What is asked ::
Copy the text of every entry below word for word, leaving out the pictures.

Provided entries ::
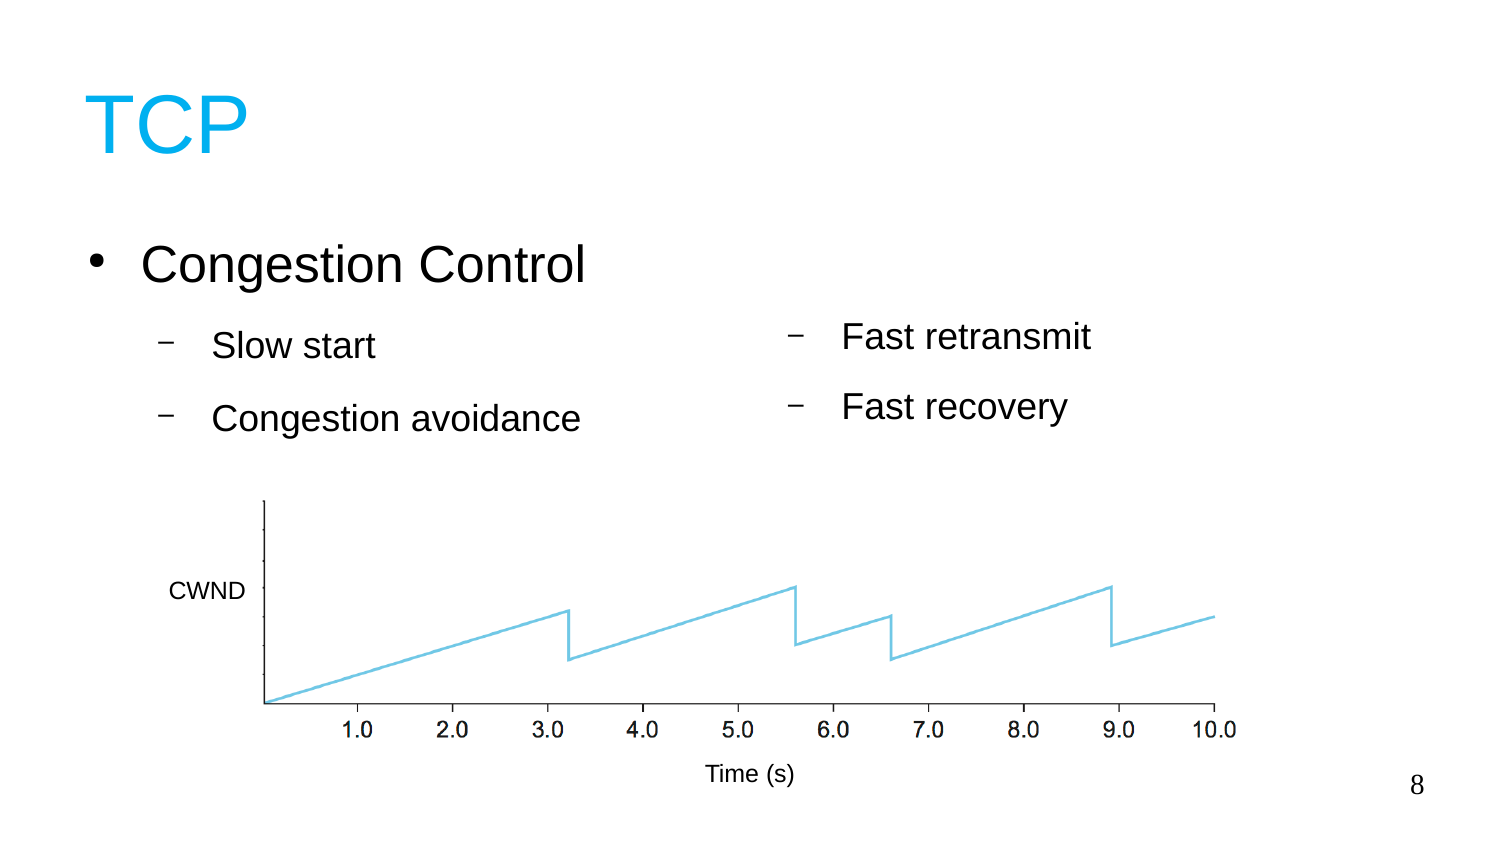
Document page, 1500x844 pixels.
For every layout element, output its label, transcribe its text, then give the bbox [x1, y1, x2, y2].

text_box Time (s) [690, 752, 811, 796]
picture [262, 488, 1238, 741]
text_box CWND [153, 568, 261, 612]
text_box Fast retransmit Fast recovery [684, 304, 1107, 436]
title TCP [69, 44, 1364, 208]
list Congestion Control Slow start Congestion avoidance [69, 224, 646, 481]
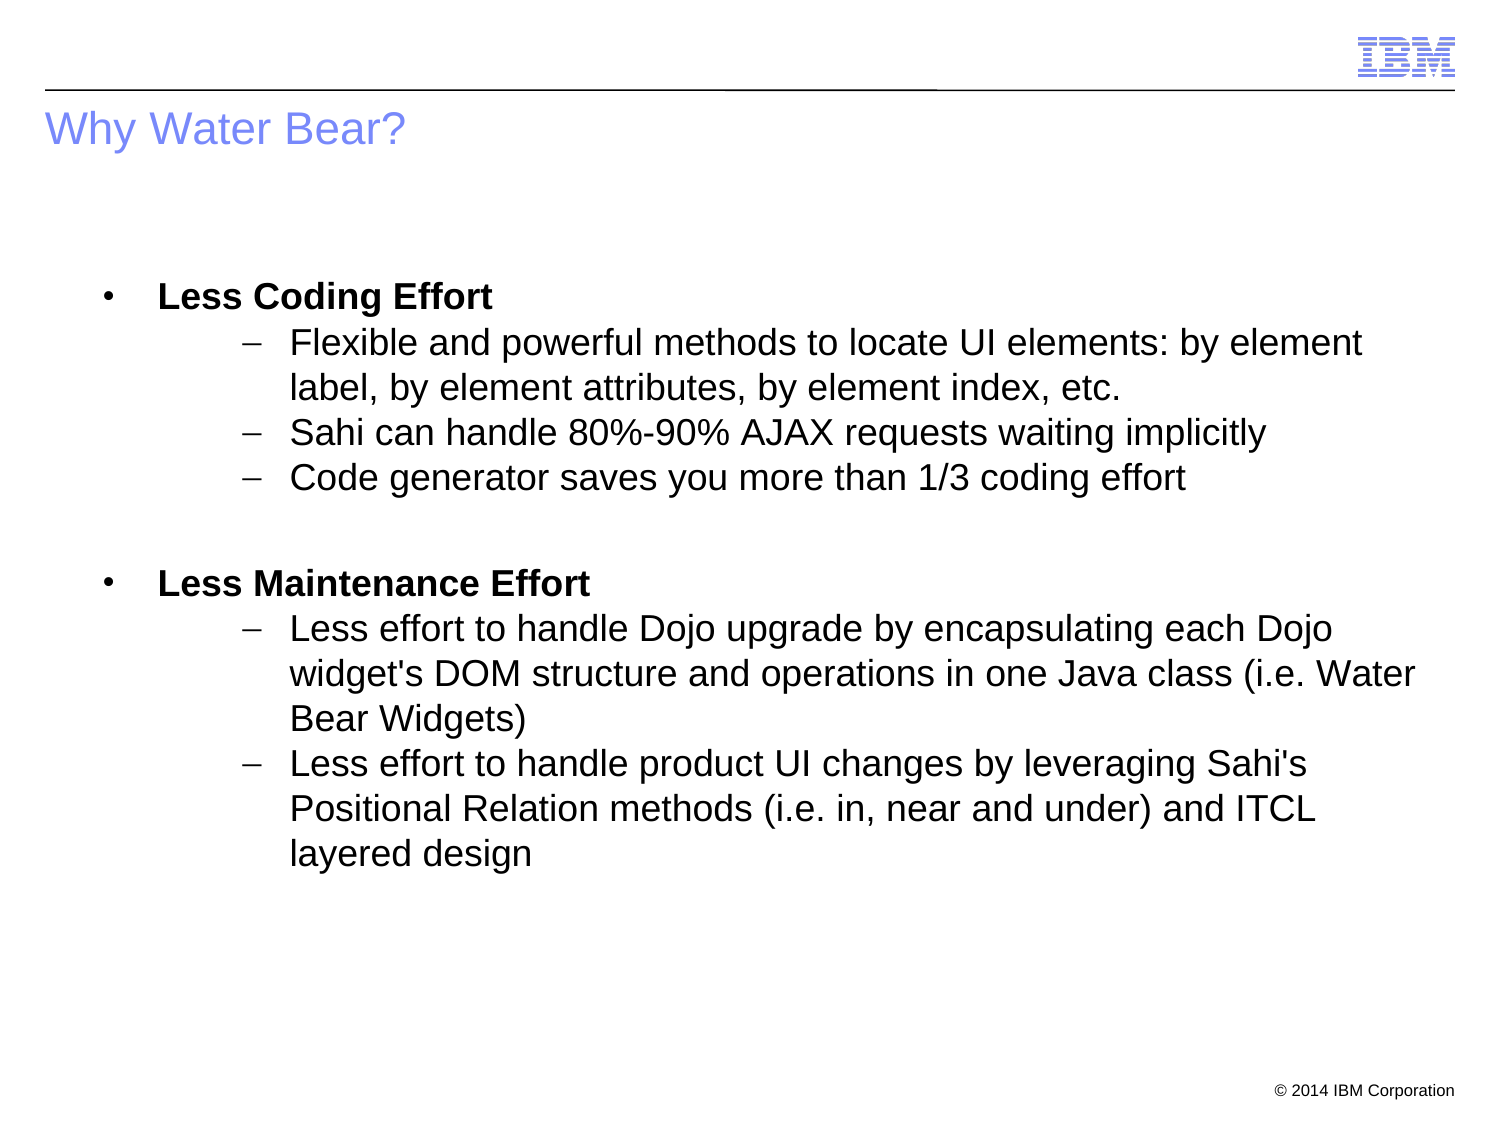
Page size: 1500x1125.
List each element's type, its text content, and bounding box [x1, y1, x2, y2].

title Why Water Bear? [29, 97, 1454, 202]
list Less Coding Effort Flexible and powerful methods to locate UI elements: by element label, by element attributes, by element index, etc. Sahi can handle 80%-90% AJAX requests waiting implicitly Code generator saves you more than 1/3 coding effort Less Maintenance Effort Less effort to handle Dojo upgrade by encapsulating each Dojo widget's DOM structure and operations in one Java class (i.e. Water Bear Widgets) Less effort to handle product UI changes by leveraging Sahi's Positional Relation methods (i.e. in, near and under) and ITCL layered design [31, 270, 1456, 1004]
picture [1358, 37, 1455, 77]
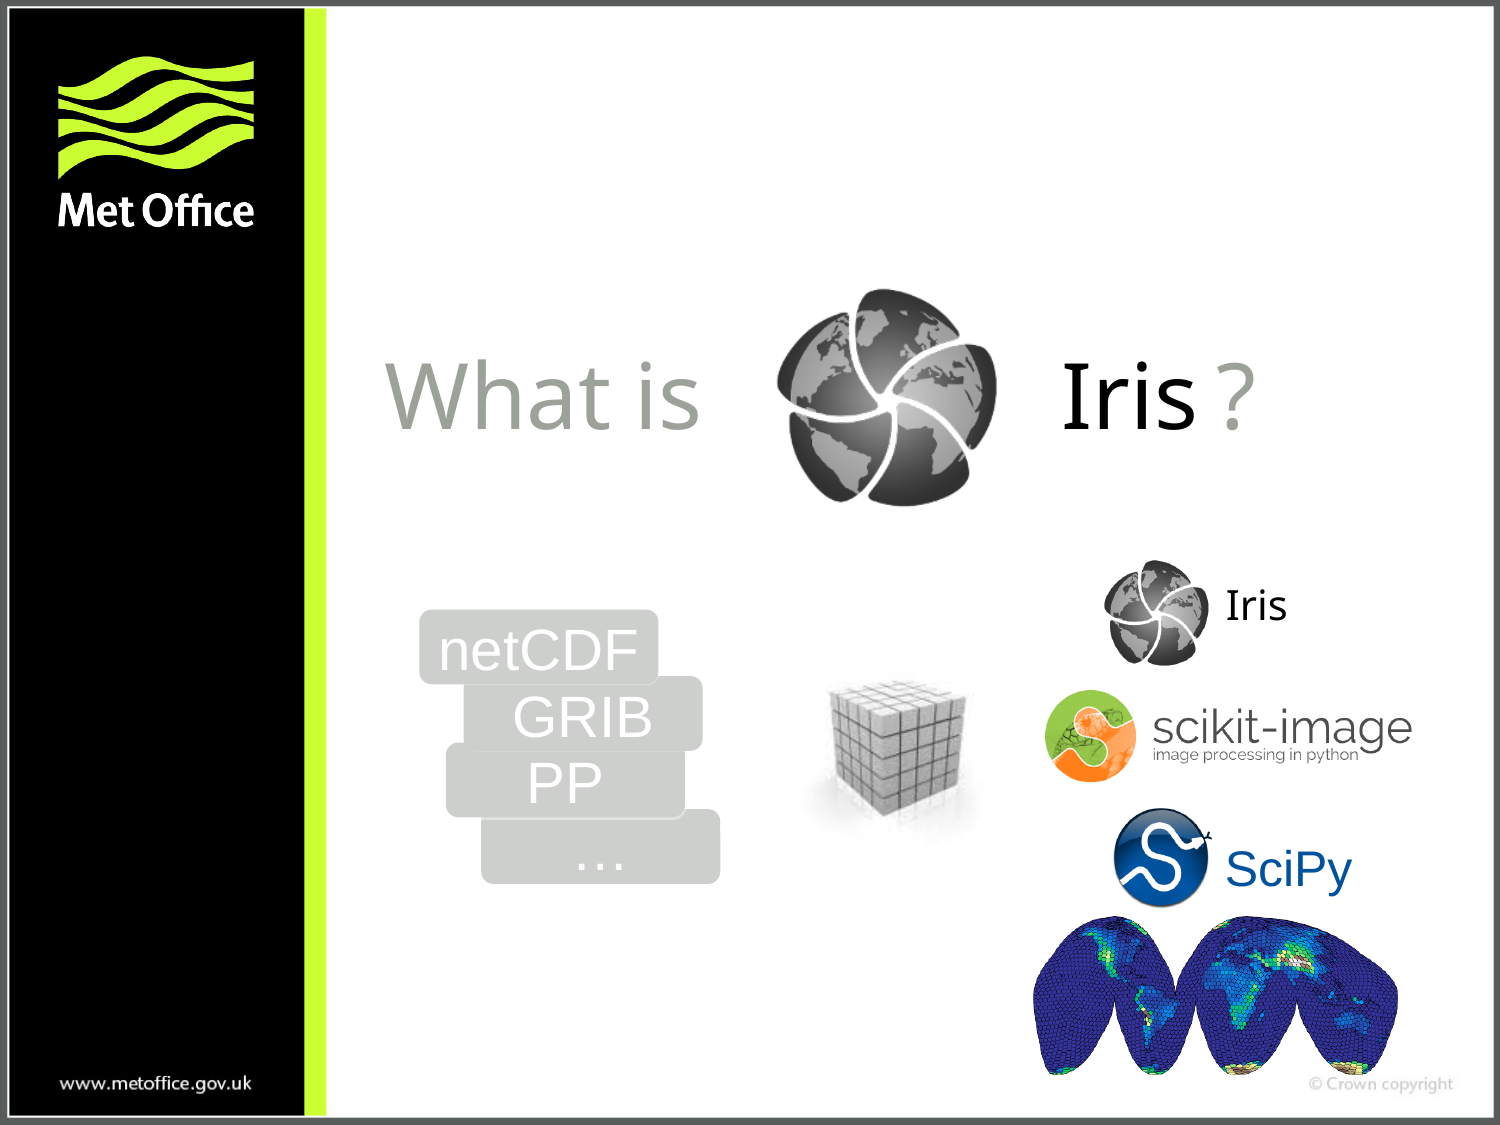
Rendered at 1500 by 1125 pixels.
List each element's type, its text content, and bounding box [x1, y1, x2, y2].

text_box … [481, 809, 721, 884]
text_box Iris [1212, 579, 1412, 637]
text_box SciPy [1210, 827, 1368, 904]
text_box PP [445, 742, 685, 818]
text_box Iris [1047, 347, 1202, 457]
picture [2, 2, 1498, 1123]
text_box GRIB [463, 676, 703, 751]
text_box What is [369, 347, 718, 457]
text_box ? [1202, 347, 1272, 457]
text_box netCDF [419, 609, 659, 685]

Solution below ::
Document page, 1500x844 pixels.
For every layout element, output its label, transcribe its text, then give the bbox [x1, y1, x2, y2].

text_box Time (s) [690, 752, 811, 796]
picture [262, 488, 1238, 741]
text_box CWND [153, 568, 261, 612]
text_box Fast retransmit Fast recovery [684, 304, 1107, 436]
title TCP [69, 44, 1364, 208]
list Congestion Control Slow start Congestion avoidance [69, 224, 646, 481]
Page size: 1500x1125.
List each element's type, its text content, and bounding box [x1, y1, x2, y2].

title Why Water Bear? [29, 97, 1454, 202]
list Less Coding Effort Flexible and powerful methods to locate UI elements: by element label, by element attributes, by element index, etc. Sahi can handle 80%-90% AJAX requests waiting implicitly Code generator saves you more than 1/3 coding effort Less Maintenance Effort Less effort to handle Dojo upgrade by encapsulating each Dojo widget's DOM structure and operations in one Java class (i.e. Water Bear Widgets) Less effort to handle product UI changes by leveraging Sahi's Positional Relation methods (i.e. in, near and under) and ITCL layered design [31, 270, 1456, 1004]
picture [1358, 37, 1455, 77]
Rendered at 1500 by 1125 pixels.
List each element's type, its text content, and bounding box [x1, y1, x2, y2].

text_box … [481, 809, 721, 884]
text_box Iris [1212, 579, 1412, 637]
text_box SciPy [1210, 827, 1368, 904]
text_box PP [445, 742, 685, 818]
text_box Iris [1047, 347, 1202, 457]
picture [2, 2, 1498, 1123]
text_box GRIB [463, 676, 703, 751]
text_box What is [369, 347, 718, 457]
text_box ? [1202, 347, 1272, 457]
text_box netCDF [419, 609, 659, 685]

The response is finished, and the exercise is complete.